» **WORK ORDER**:
None of the images should appear in your copy. Transcribe the data in full.

» **RECORD EXCERPTS**:
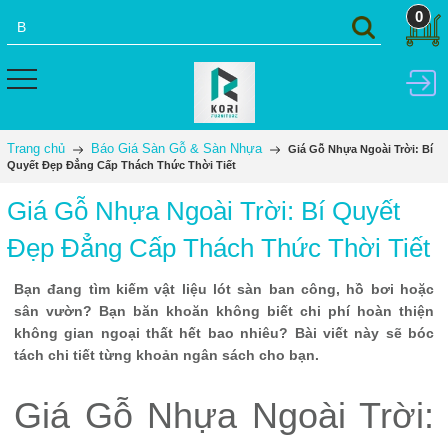
0
Trang chủ
Báo Giá Sàn Gỗ & Sàn Nhựa
Giá Gỗ Nhựa Ngoài Trời: Bí
Quyết Đẹp Đẳng Cấp Thách Thức Thời Tiết
Giá Gỗ Nhựa Ngoài Trời: Bí Quyết
Đẹp Đẳng Cấp Thách Thức Thời Tiết
Bạn đang tìm kiếm vật liệu lót sàn ban công, hồ bơi hoặc
sân vườn? Bạn băn khoăn không biết chi phí hoàn thiện
không gian ngoại thất hết bao nhiêu? Bài viết này sẽ bóc
tách chi tiết từng khoản ngân sách cho bạn.
Giá Gỗ Nhựa Ngoài Trời:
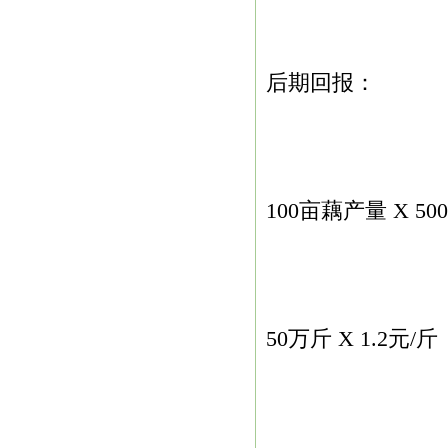
后期回报：
100亩藕产量 X 500
50万斤 X 1.2元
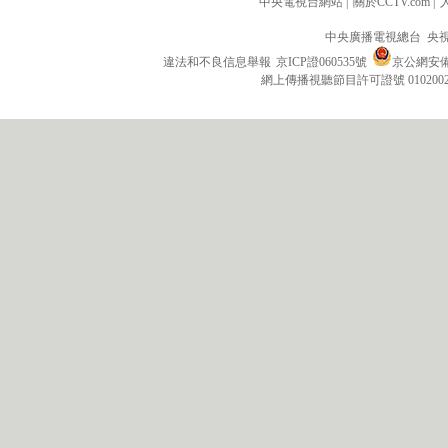
中央電視台網站
|
關於CCTV.com
|
中央廣播電視總台 央
違法和不良信息舉報
京ICP證060535號
京公網安備 1
網上傳播視聽節目許可證號 010200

» **OUTPUT FOR THIS EXERCISE**:
0
Trang chủ
Báo Giá Sàn Gỗ & Sàn Nhựa
Giá Gỗ Nhựa Ngoài Trời: Bí
Quyết Đẹp Đẳng Cấp Thách Thức Thời Tiết
Giá Gỗ Nhựa Ngoài Trời: Bí Quyết
Đẹp Đẳng Cấp Thách Thức Thời Tiết
Bạn đang tìm kiếm vật liệu lót sàn ban công, hồ bơi hoặc
sân vườn? Bạn băn khoăn không biết chi phí hoàn thiện
không gian ngoại thất hết bao nhiêu? Bài viết này sẽ bóc
tách chi tiết từng khoản ngân sách cho bạn.
Giá Gỗ Nhựa Ngoài Trời:
后期回报：
100亩藕产量 X 500
50万斤 X 1.2元
中央電視台網站
|
關於CCTV.com
|
中央廣播電視總台 央
違法和不良信息舉報
京ICP證060535號
京公網安備 1
網上傳播視聽節目許可證號 010200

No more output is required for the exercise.